Tardes de domingo
O Guarany funcionava todos os domingos com as discotecas (era assim que se chamavam as baladas nos anos 80 , mais precisamente 1988 ) e a garotada toda se encontrava por lá, parecia um formigueiro , a coisa fervia. O momento aguardado por todos era a hora da música lenta . O coração batia apressado, a voz sumia quando o pretendente “certo” tirava a mocinha para dançar. Muitos casais se conheceram lá e estão juntos até hoje. .
Numa dessas, estava ela, dançando com as amigas. As luzes deixavam as roupas e qualquer detalhe branco acesos. Uma bola girava no meio do salão pendurada no alto, causando efeitos psicodélicos. O efeito era maior para quem não estava acostumado ao ambiente, como ela,a mais nova da turma e também a mais bonita.
Ela parou perto de uma pilastra para descansar, estava ficando tonta com tantas luzes, as amigas continuaram dançando .Ela olhava todo o salão,de repente os seus olhos pararam lá em cima ,na cabine do DJ e lá estava ele , parecia um príncipe no torre do castelo, se comunicavam como se uma corrente energética estivesse ligando-os pelos olhos. Uma das amigas a puxou novamente para dançar . Dançava e tentava no meio daquela confusão de luzes , braços e pernas se movimentando encontrar aqueles olhos novamente. Isso só servia para deixá-la mais tonta ainda . Esforçava -se em vão.
Na metade do baile, o momento mais esperado: a hora da música lenta. Rafinha, um dos rapazes mais cobiçados da cidade, veio tirá-la pra dançar, mas ela não quis. As amigas saíram aborrecidas por ela ter dado um fora no garoto e foram se sentar num banco próximo à piscina. Ela continuou lá, encostada na pilastra, olhando insistentemente para a cabine tentando vê-lo novamente e não conseguia. Cansada resolveu ir para perto das amigas.Estava saindo quando alguém tocou com delicadeza o seu ombro. Momento mágico. Era ele, convidando-a para dançar. Ela nem conseguiu responder, só balançou a cabeça. Ele a segurou pelas mãos e a conduziu para o centro do salão.
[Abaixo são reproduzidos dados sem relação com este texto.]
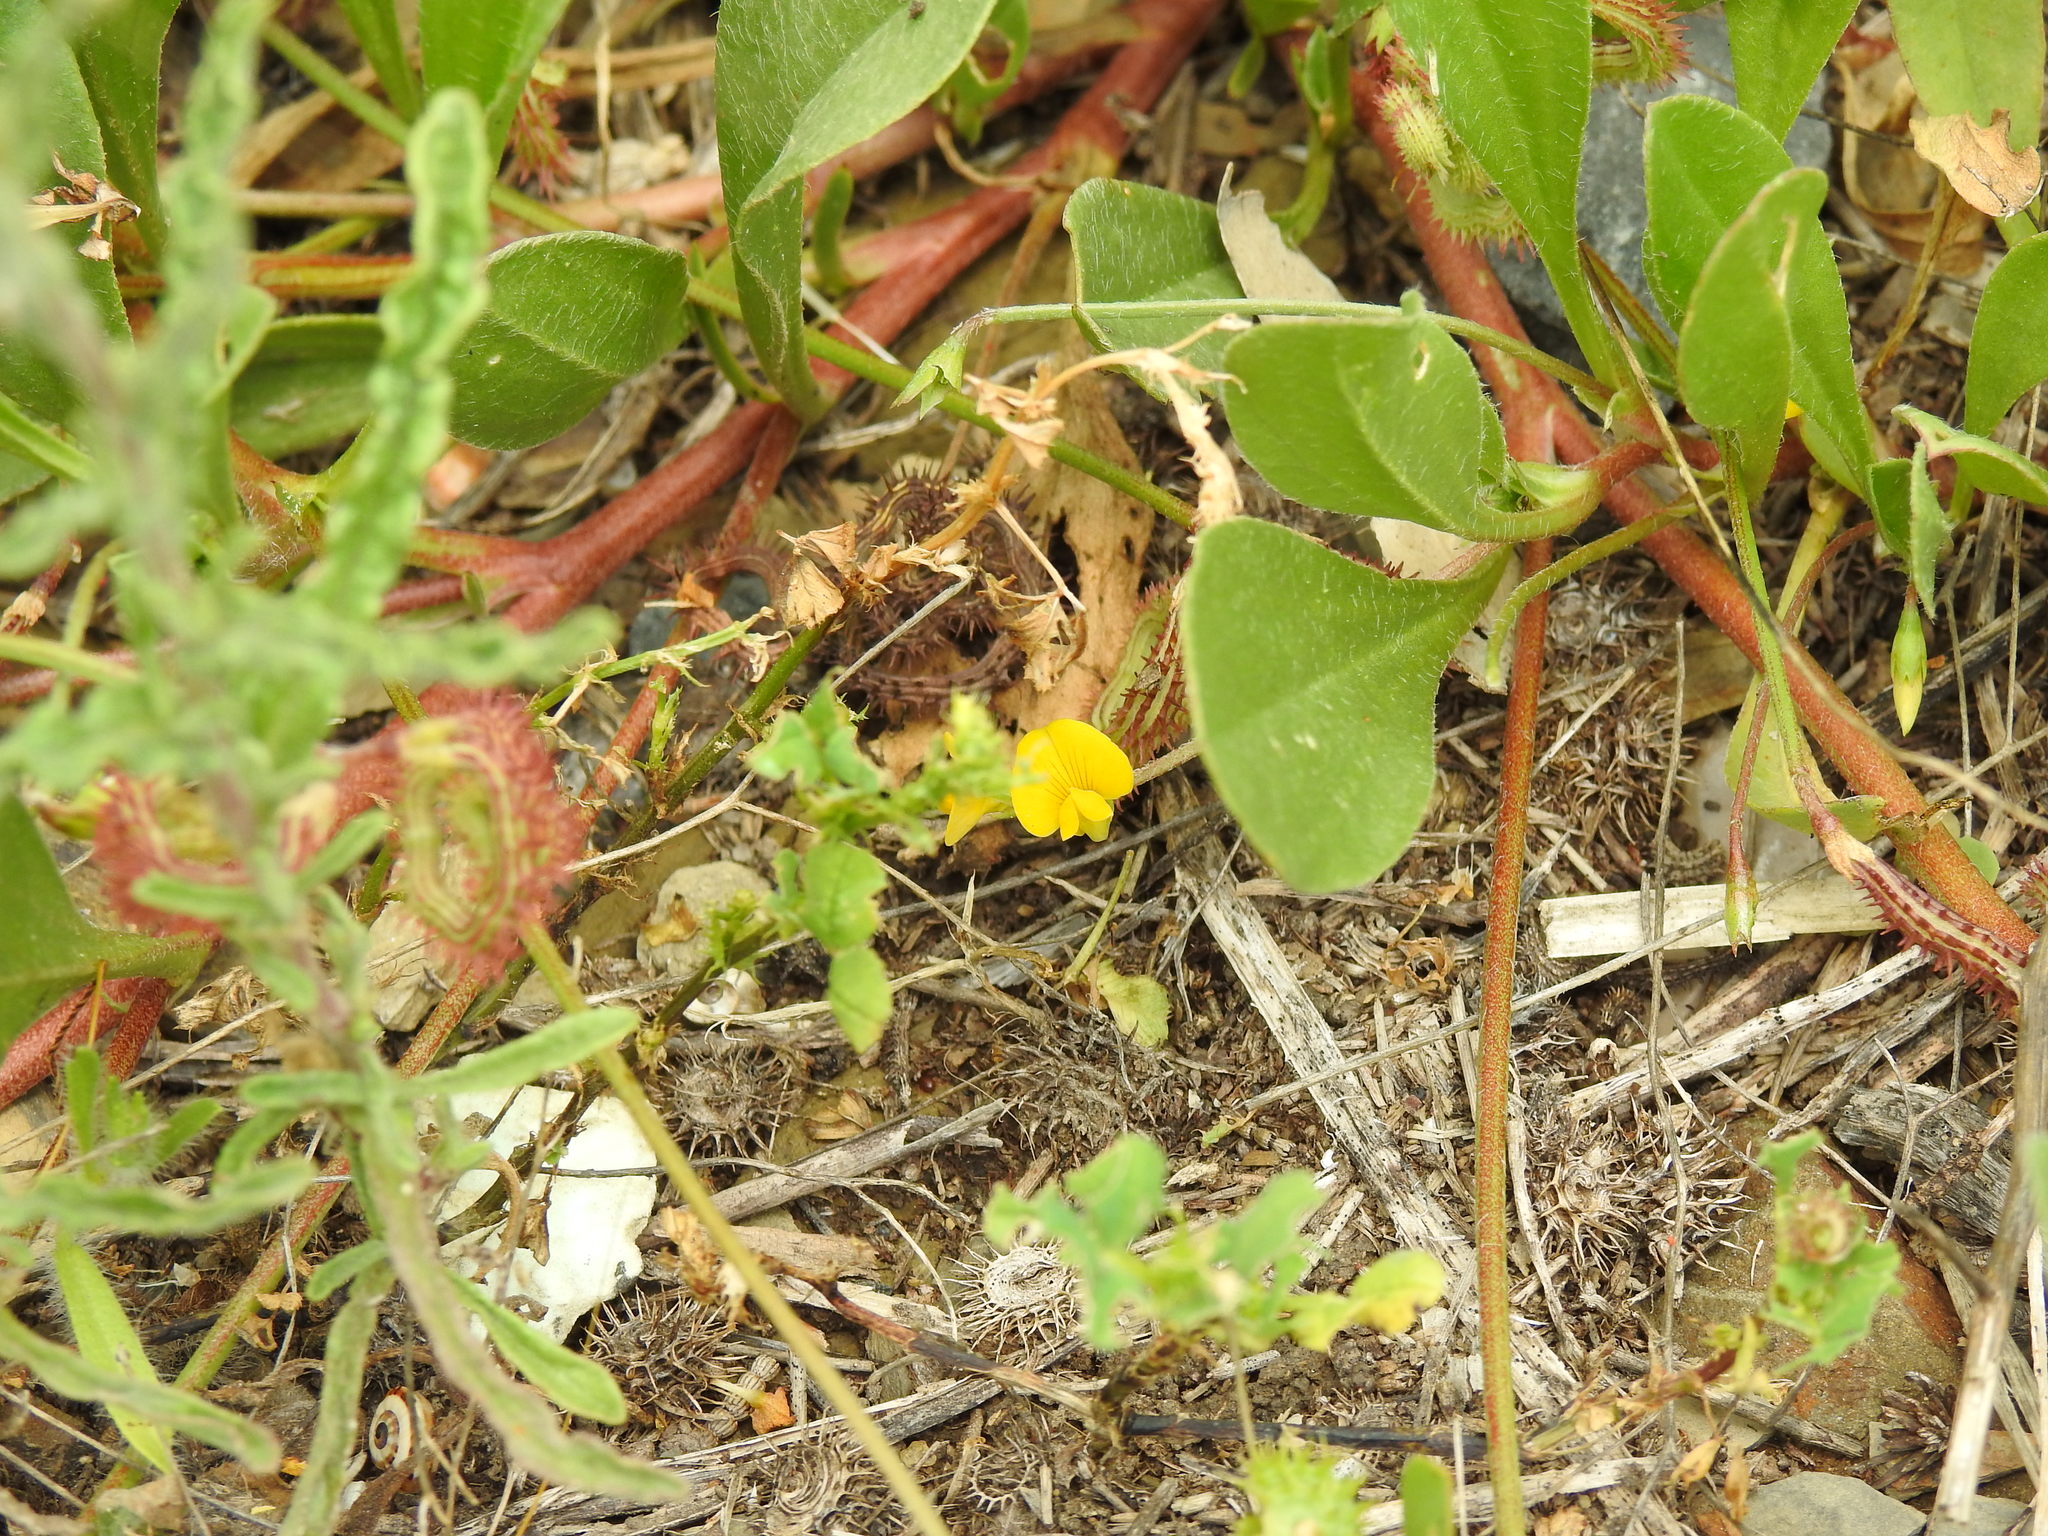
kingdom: Plantae
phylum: Tracheophyta
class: Magnoliopsida
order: Fabales
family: Fabaceae
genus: Scorpiurus
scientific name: Scorpiurus muricatus
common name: Caterpillar-plant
Enquanto dançavam, tentavam se conhecer por telepatia. Se olhavam, se sentiam . Bastava. Pareciam levitar quando os lábios se tocaram no primeiro beijo. Transcenderam toda emoção vivida até aquele momento. Depois do beijo , conversaram. Marcaram novos encontros para se conhecer melhor.
Ele era locutor de uma rádio FM , vivia oferecendo músicas para ela , que se apaixonava cada vez mais.Não passava um único domingo sem que se encontrassem.Na hora da música lenta, quando os dois iam para o salão , parecia que todo o clube se transformava , que uma chuva de pétalas rosadas caía sobre eles , que o perfume das rosas se espalhava pelo ar e que os envolvia durante toda a dança .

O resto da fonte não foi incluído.